Gun writer Nicholas Leghorn, who reviewed the Bump Fire for The Truth About Guns, tells The Trace that he thinks it would appeal most to shooters who “want something to show that they’re the cool guy on the range.” According to Leghorn, that’s one of the main reasons that people buy so-called “black rifles” like the AR-15 in the first place. He compares the rifle to another classic American toy: “The point of the AR-15 is that it’s a Barbie doll for guns,” says Leghorn. Just as Barbie fans need playsets, wardrobes, and cars to maximize their Barbie fun, so AR-15 owners need to customize their rifles to fully convey their rugged self-image.

[…]

Some gun experts question the zombie-slaying efficacy of bump firing. In his review of the Bump Fire Systems stock for The Truth About Guns, Leghorn wrote that “the entire concept is a gimmicky toy.”
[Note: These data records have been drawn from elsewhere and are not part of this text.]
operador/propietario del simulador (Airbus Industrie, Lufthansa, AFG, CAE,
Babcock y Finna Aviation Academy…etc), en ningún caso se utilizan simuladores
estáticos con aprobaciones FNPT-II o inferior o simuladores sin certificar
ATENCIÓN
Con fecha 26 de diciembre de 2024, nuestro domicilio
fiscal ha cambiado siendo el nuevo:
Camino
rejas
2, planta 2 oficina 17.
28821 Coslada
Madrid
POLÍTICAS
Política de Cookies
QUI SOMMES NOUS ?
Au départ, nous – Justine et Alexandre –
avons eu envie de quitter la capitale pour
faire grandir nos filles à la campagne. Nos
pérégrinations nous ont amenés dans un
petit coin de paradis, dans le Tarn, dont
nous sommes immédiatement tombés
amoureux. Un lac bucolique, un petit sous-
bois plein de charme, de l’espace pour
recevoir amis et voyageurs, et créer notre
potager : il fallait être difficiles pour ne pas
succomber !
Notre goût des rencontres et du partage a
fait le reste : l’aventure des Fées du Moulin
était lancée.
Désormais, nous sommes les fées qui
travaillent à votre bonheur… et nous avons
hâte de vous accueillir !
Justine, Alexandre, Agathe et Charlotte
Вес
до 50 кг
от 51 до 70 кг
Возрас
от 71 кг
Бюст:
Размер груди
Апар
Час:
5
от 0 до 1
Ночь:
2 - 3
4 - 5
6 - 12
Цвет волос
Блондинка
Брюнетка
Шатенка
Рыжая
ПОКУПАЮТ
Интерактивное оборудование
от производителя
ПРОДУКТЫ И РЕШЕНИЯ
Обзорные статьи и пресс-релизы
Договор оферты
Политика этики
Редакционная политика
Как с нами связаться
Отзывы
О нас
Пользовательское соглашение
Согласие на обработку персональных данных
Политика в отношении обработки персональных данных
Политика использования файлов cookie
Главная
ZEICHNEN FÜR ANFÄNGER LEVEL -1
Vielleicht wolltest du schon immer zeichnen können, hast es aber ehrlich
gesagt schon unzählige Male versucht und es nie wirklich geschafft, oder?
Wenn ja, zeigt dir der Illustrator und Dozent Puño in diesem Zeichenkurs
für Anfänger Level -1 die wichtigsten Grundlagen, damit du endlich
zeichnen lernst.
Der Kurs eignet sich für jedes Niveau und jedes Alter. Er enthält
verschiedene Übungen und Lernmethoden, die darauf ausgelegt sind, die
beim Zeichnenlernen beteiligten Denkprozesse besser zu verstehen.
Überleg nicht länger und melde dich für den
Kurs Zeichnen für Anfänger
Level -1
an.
“There’s nothing you can really use it for,” Leghorn adds. “It’s not reliable enough to use in a self defense situation. It’s not going to give added benefit in a hunting situation.”

I actually corrected myself during the interview, saying that an AR was really more like a Lego set than a Barbie doll, but close enough for Bloomberg-funded work. Just because something is a scary looking gimmick doesn’t mean it should be outlawed.

In support of their thesis The Trace pulled out one solitary example of a “mass shooting” in which the attacker had a bump fire product attached to his gun, but failed to connect the dots that the carnage was increased specifically due to the existence of the device. I meant it when I said there’s nothing you can use it for — mass killing included. The fine motor skills required to make a gun bumpfire simply disappear under the dump of adrenaline felt in a real life shooting situation.

What The Trace is trying to do is lay the groundwork for a push to include bumpfire devices in a future gun control proposal. They weren’t able to prove that these devices increase the body count of murders or are used widely in mass shootings (because they don’t and they aren’t) so they are trying the back door.

Just the notion that the average American can buy these things and make their gun shoot faster is enough to give the average New Yorker the vapors. Add in just a little bit of color using selected (out of context) comments from prominent gun rights advocates and you’ve got yourself a gun control campaign. The truth is that these devices don’t pose a danger to the public, but The Trace won’t let facts like that get in their way.